Generate sitemap.xml following the rules in knowledge/sitemap.md. For > 50k URLs, emit a sitemap index plus shard files.
Generate or update robots.txt. Default posture: open (allow all user-agents, disallow explicit exclusion paths, reference the sitemap). Only switch to restricted or closed when the user says so — typically for staging, internal, or compliance-locked sites.
Write the files to the project's static root (public/, static/, framework-specific path). Do not overwrite existing files without asking; produce .next/.proposed variants if there's an existing file.
Print a short summary: URL count, shard count, AI-crawler posture, where the files were written.

Defaults for AI bots (growth-first)

Unless the user says otherwise, robots.txt explicitly allows:

GPTBot (OpenAI)
ChatGPT-User
OAI-SearchBot
ClaudeBot / anthropic-ai / Claude-Web
PerplexityBot
Google-Extended
Applebot-Extended
Bingbot (always)
CCBot (Common Crawl)

Explicit allow lines beat silence — spell them out so the posture is auditable. If the user wants to restrict one or more, ask for the list and write Disallow: / blocks per user-agent.

Constraints

Never emit sitemap entries for routes that do not exist in the inventory.
Never include query-stringed URLs unless the user intentionally exposes them.
Respect canonical tags — the sitemap URL must match the page's own canonical.
Follow knowledge/sitemap.md for encoding, escaping, lastmod formatting, and sharding rules. Do not improvise.
Output must pass XML validation against the sitemaps.org schema.

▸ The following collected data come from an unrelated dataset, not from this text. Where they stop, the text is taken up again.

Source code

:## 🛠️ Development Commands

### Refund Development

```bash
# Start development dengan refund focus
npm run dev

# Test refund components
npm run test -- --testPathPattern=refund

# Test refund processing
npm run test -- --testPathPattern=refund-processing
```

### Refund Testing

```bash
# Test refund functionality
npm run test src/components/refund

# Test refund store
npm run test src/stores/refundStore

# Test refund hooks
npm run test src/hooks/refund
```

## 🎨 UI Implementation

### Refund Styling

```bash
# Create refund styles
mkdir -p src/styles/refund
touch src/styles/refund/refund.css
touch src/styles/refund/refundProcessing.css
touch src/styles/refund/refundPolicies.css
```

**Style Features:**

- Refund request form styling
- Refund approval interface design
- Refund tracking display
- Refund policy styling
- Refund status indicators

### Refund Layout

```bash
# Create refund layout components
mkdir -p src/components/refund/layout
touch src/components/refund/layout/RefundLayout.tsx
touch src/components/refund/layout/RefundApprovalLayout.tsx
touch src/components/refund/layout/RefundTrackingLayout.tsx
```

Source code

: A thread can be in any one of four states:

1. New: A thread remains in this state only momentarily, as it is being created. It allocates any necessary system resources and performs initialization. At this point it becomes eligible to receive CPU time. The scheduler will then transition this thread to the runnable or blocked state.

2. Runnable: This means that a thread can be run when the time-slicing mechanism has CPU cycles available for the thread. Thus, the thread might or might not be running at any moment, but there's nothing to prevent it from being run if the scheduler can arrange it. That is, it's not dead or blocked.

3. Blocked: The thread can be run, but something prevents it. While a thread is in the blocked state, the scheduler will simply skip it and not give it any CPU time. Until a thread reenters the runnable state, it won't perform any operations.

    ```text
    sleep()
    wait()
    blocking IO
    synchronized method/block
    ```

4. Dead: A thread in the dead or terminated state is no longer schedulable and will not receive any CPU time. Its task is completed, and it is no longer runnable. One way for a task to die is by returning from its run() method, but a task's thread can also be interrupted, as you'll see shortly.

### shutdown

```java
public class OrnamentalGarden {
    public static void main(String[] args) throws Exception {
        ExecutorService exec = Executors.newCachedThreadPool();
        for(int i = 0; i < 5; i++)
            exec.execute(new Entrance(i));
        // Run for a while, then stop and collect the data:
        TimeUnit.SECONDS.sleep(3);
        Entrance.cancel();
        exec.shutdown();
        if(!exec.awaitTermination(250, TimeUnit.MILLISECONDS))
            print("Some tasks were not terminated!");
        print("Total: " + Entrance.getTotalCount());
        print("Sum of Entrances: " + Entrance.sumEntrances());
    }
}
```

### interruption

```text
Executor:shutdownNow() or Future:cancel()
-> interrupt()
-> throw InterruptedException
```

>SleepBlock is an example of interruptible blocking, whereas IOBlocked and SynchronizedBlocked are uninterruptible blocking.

What this skill does NOT do

Does not submit sitemaps to Search Console / Bing Webmaster — print the URL for the user to submit.
Does not generate HTML sitemaps (user-facing navigation pages).
Does not touch hreflang beyond noting issues in the audit — i18n link generation lives in a dedicated sitemap that this skill will build if the inventory declares locales.